Travis sat down at the table across from Ronnie and looked at his friend. “I’ve been doing a lot of thinking these last couple of days. Thinking about the how things went down in the jewelry store.”

“I kinda figured that was what this was all about, and before you say anything, I want you to know that I’m sorry. I lost my head and that will never happen again. Jackie was right, those extra fifteen seconds I spent kickin’ old boy in the face was the difference between us walking away with no problems and us havin’ to shoot it out with the rent-a-cops and gettin’ chased by the cops.”

“Not only that, it cost us big with Murray,” Travis added.

“Yeah, I know.” Ronnie laughed. “Now I got to be on a budget. Couldn’t get my after the job freak on the way I like to. Got to make this money last until the next job.”

“I been thinkin’ about that too.”

“You got something planned out already?”

“No. I been thinkin’ about gettin’ out,” Travis said.

“Hold up. You ain’t thinkin about quittin’ because I fucked up, are you?”

“It’s not just that, Ron. It’s a lot deeper than that. Maybe I’m slippin’. I should have had a contingency plan in place if anything went wrong while we were in the store. It wasn’t the tight timeline, it was my failure to plan for the manager having a weapon and include that in the timeline.”

“You ain’t still blamin’ yourself for that, are you? I’m tellin’ you the shit was my fault, plain and simple.”

“That and my lack of contingency planning once the alarm was triggered.”

“That shit went without saying. Get the shit as quick as we can and get the fuck out of there. It don’t get no clearer than that. We didn’t need no contingency plan for that.”

“Yes, Ronnie, we did. We need to have a plan in place to counter anything that could possibly happen.”

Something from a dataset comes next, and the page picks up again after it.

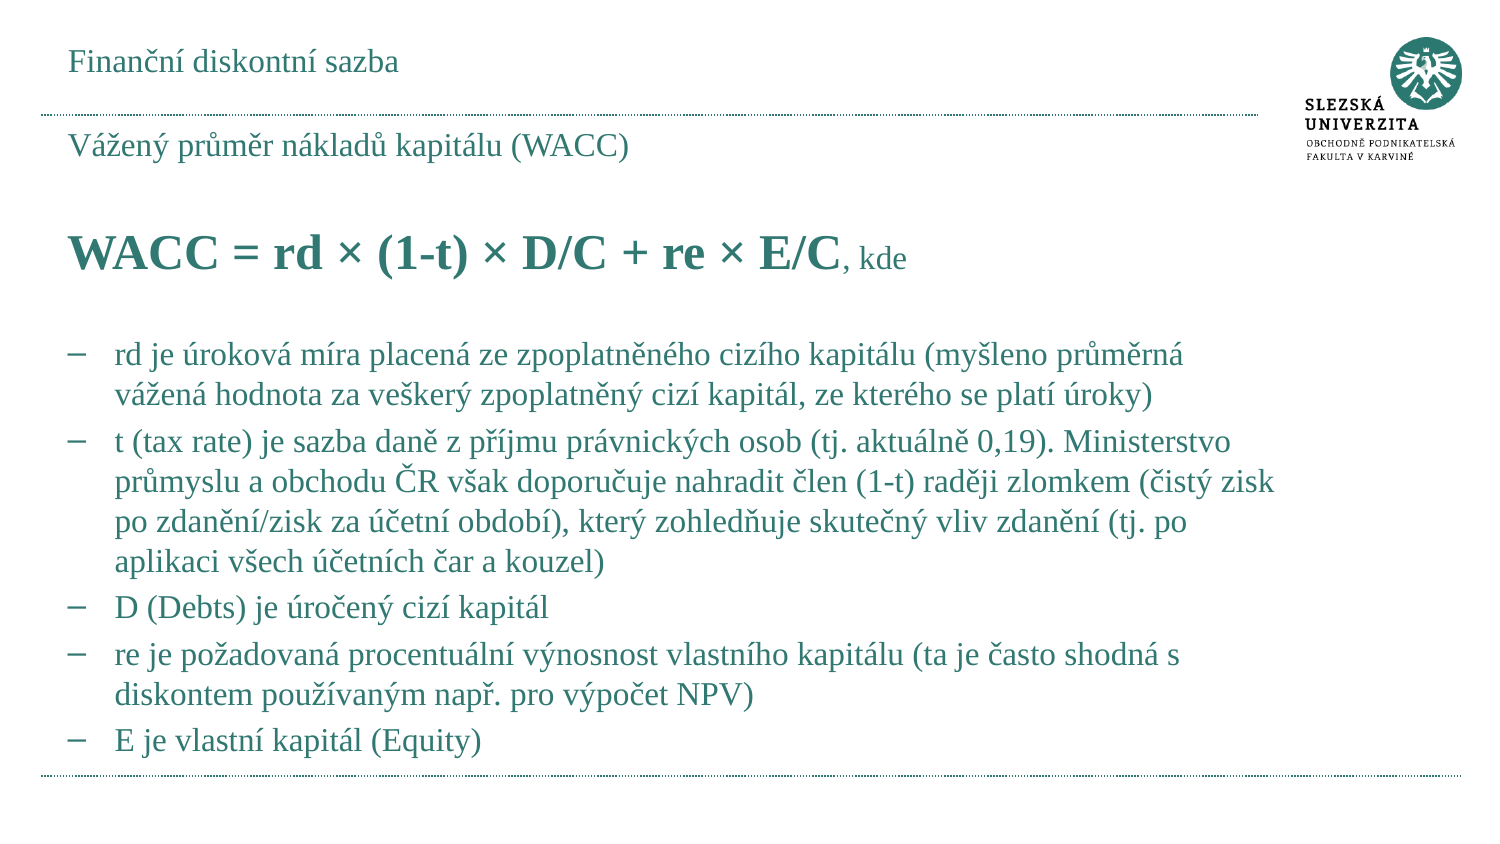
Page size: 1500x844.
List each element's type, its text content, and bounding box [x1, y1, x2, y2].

title Finanční diskontní sazba [53, 32, 1376, 116]
picture [1305, 37, 1462, 160]
text_box Vážený průměr nákladů kapitálu (WACC) WACC = rd × (1-t) × D/C + re × E/C, kde rd je úroková míra placená ze zpoplatněného cizího kapitálu (myšleno průměrná vážená hodnota za veškerý zpoplatněný cizí kapitál, ze kterého se platí úroky) t (tax rate) je sazba daně z příjmu právnických osob (tj. aktuálně 0,19). Ministerstvo průmyslu a obchodu ČR však doporučuje nahradit člen (1-t) raději zlomkem (čistý zisk po zdanění/zisk za účetní období), který zohledňuje skutečný vliv zdanění (tj. po aplikaci všech účetních čar a kouzel) D (Debts) je úročený cizí kapitál re je požadovaná procentuální výnosnost vlastního kapitálu (ta je často shodná s diskontem používaným např. pro výpočet NPV) E je vlastní kapitál (Equity) [53, 115, 1294, 824]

“Okay, I can see where you’re right about that. So what’s up, Travis? You in or out?”

“I’m still down. I don’t have enough money to retire. All I’m sayin is that I thought about it, and we-and that definitely includes my planning-need to tighten up.”

“Tighten up on what?” Jackie asked as she came in the house.

“Nothing, Jackie,” Travis said quickly, and Ronnie gave him a look.

“What’s up, Travis? I hope you got meat, ’cause the grill is hummin’.”

“It’s all in the kitchen waiting for you, Jackie,” Travis said.

“Travis talkin’ about quittin’, Jackie,” Ronnie said with an attitude.

“What?”

“That we need to tighten up,” Ronnie said, looking very seriously at Travis. It was obvious that he was angry and bitter about what he had just heard. “More to the point, I need to tighten up.”

“No, both y’all niggas need to tighten up. Ronnie, you need to stop your bullshit and stick to the plan. No deviation, just do what the plan calls for,” Jackie said. “Travis, you need to do a much better job at planning for contingencies. You got to have plan, and a contingency plan for that plan. And then you need contingency plan for that plan, just in case any one of us fucks it all up,” she said as she began to season the steaks.

Ronnie and Travis sat across from one another at the dining room table and stared. Other than the sound that Jackie was making in the kitchen, silence and tension filled the room. Ronnie extended his hand. Travis reached out and grabbed it. “You know, it’s funny, Travis. Jackie said exactly what you did, but I was mad at you for sayin’ it. All you were tryin’ to say is that we both need to tighten up, and I took it like you were just comin’ down on me. I’m sorry, man. I don’t know where my head was. Probably been smokin’ too many blunts. But I got it in check, Travis.”